Canolo, fede e cultura nel segno della Quaresima: venerdì Via Crucis e incontro sulla legalità

Sarà una giornata intensa, scandita dal raccoglimento spirituale e dall’impegno culturale, quella in programma venerdì 20 febbraio a Canolo. La Comunità di Parrocchia San Nicola di Bari Canolo – San Basilio Magno Agnana – Chiesa Madonna delle Nevi Canolo Nuova ha annunciato, attraverso una locandina rivolta ai fedeli e alla cittadinanza, un duplice appuntamento che intreccia il tempo liturgico della Quaresima con un momento di riflessione civile.
Il primo momento è quello propriamente religioso. Alle ore 15:30, nella Chiesa San Nicola di Bari Canolo, si terrà la Via Crucis in occasione del Primo Venerdì di Quaresima. Un rito che, nella tradizione cristiana, accompagna i fedeli nella meditazione della Passione di Cristo e che assume un significato ancora più intenso nel cammino quaresimale. La Via Crucis rappresenta un invito alla contemplazione e alla conversione interiore, un esercizio spirituale che, come ricordava Paul Claudel, “non è evasione dal mondo, ma immersione più profonda nel suo mistero”.

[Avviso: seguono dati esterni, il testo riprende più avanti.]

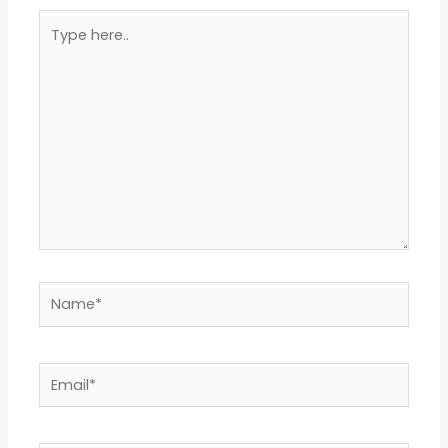
Type
here..
Name*
Email*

A seguire, lo sguardo si sposterà dalla dimensione strettamente liturgica a quella culturale e comunitaria. Alle ore 16:30, nella Sala del Consiglio Comunale di Canolo, si svolgerà la II Edizione della Giornata della Cultura, che si svilupperà attorno al tema: Senza giustizia non c’è libertà e armonia sociale, una formula che suona come un monito e insieme come un programma di lavoro per un territorio che continua a interrogarsi sulle condizioni necessarie per uno sviluppo autentico e condiviso.
Questo incontro sarà introdotto dal don Francesco, parroco di Canolo e Agnana, insieme al Sindaco di Canolo, a testimonianza di un dialogo tra Chiesa e istituzioni che trova nella cultura uno spazio di confronto e approfondimento. La scelta di aprire i lavori con voci rappresentative della comunità locale conferma la volontà di radicare il dibattito nella realtà concreta del territorio, evitando ogni astrattezza.

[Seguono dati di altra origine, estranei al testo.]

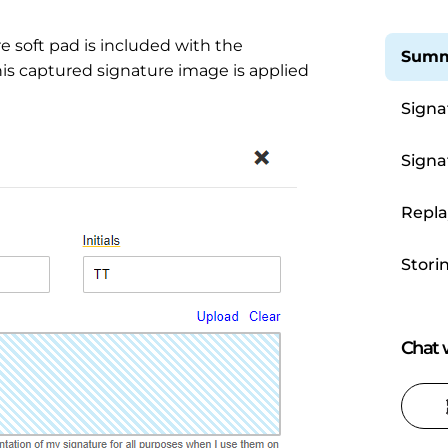
re soft pad is included with the
Summ
is captured signature image is applied
Signa
Signa
Repla
Stori
Chat w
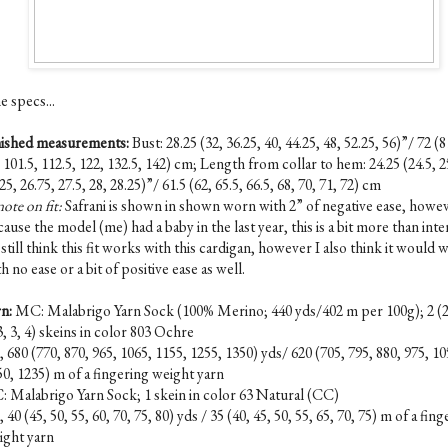
e specs...
nished measurements:
B
ust: 28.25 (32, 36.25, 40, 44.25, 48, 52.25, 56)”/ 72 (8
 101.5, 112.5, 122, 132.5, 142) cm; Length from collar to hem: 24.25 (24.5, 2
25, 26.75, 27.5, 28, 28.25)”/ 61.5 (62, 65.5, 66.5, 68, 70, 71, 72) cm
ote on fit:
Safrani is shown in shown worn with 2” of negative ease, howe
ause the model (me) had a baby in the last year, this is a bit more than int
I still think this fit works with this cardigan, however I also think it would
h no ease or a bit of positive ease as well.
rn:
MC: Malabrigo Yarn Sock (100% Merino; 440 yds/402 m per 100g); 2 (2,
3, 3, 4) skeins in color 803 Ochre
 680 (770, 870, 965, 1065, 1155, 1255, 1350) yds/ 620 (705, 795, 880, 975, 10
50, 1235) m of a fingering weight yarn
: Malabrigo Yarn Sock; 1 skein in color 63 Natural (CC)
 40 (45, 50, 55, 60, 70, 75, 80) yds / 35 (40, 45, 50, 55, 65, 70, 75) m of a fin
ight yarn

Cuore dell’appuntamento sarà la relazione del dott. Giuseppe Lombardo, magistrato e Procuratore della Repubblica, chiamato a offrire una riflessione sul nesso tra legalità, libertà individuale e coesione collettiva. In un contesto storico in cui il tema della giustizia è spesso al centro del dibattito pubblico, la presenza di un rappresentante della magistratura conferisce all’iniziativa un profilo di particolare autorevolezza. La giustizia, del resto, non è solo un principio giuridico ma una condizione essenziale della convivenza civile. Senza di essa, la libertà rischia di trasformarsi in privilegio e l’armonia sociale in fragile equilibrio.
Sono previsti inoltre interventi istituzionali del Sindaco di Agnana e del Sindaco di Gerace, a sottolineare una dimensione sovracomunale dell’evento e la volontà di costruire un fronte comune sui temi della legalità e della responsabilità pubblica. La partecipazione di più amministrazioni testimonia l’esigenza di una riflessione condivisa, capace di andare oltre i confini amministrativi per abbracciare una visione più ampia del bene comune.

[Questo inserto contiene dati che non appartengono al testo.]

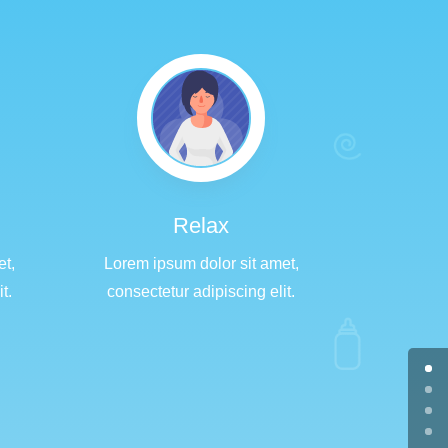
Relax
et,
Lorem ipsum dolor sit amet,
t.
consectetur adipiscing elit.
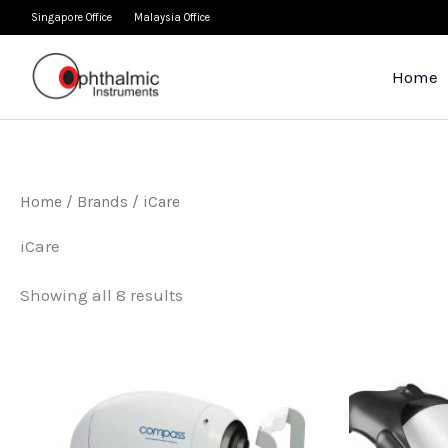
Skip
Singapore Office
Malaysia Office
to
content
Home
Home
/ Brands / iCare
iCare
Showing all 8 results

La scelta di collocare i due momenti nella stessa giornata non appare casuale. Da un lato il raccoglimento della Via Crucis, dall’altro la celebrazione della cultura come strumento di crescita collettiva. In mezzo, una comunità che si ritrova e si riconosce nei propri valori fondanti. La presenza di don Francesco a suggello dell’iniziativa, sottolinea la volontà di tenere insieme fede e impegno civile, tradizione e progettualità.
Il 20 febbraio, dunque, Canolo vivrà un pomeriggio che unisce spiritualità e riflessione pubblica. Un appuntamento che invita non solo alla partecipazione, ma alla consapevolezza di quanto la cultura e la fede possano concorrere, insieme, alla costruzione di una comunità più coesa e attenta alle proprie radici.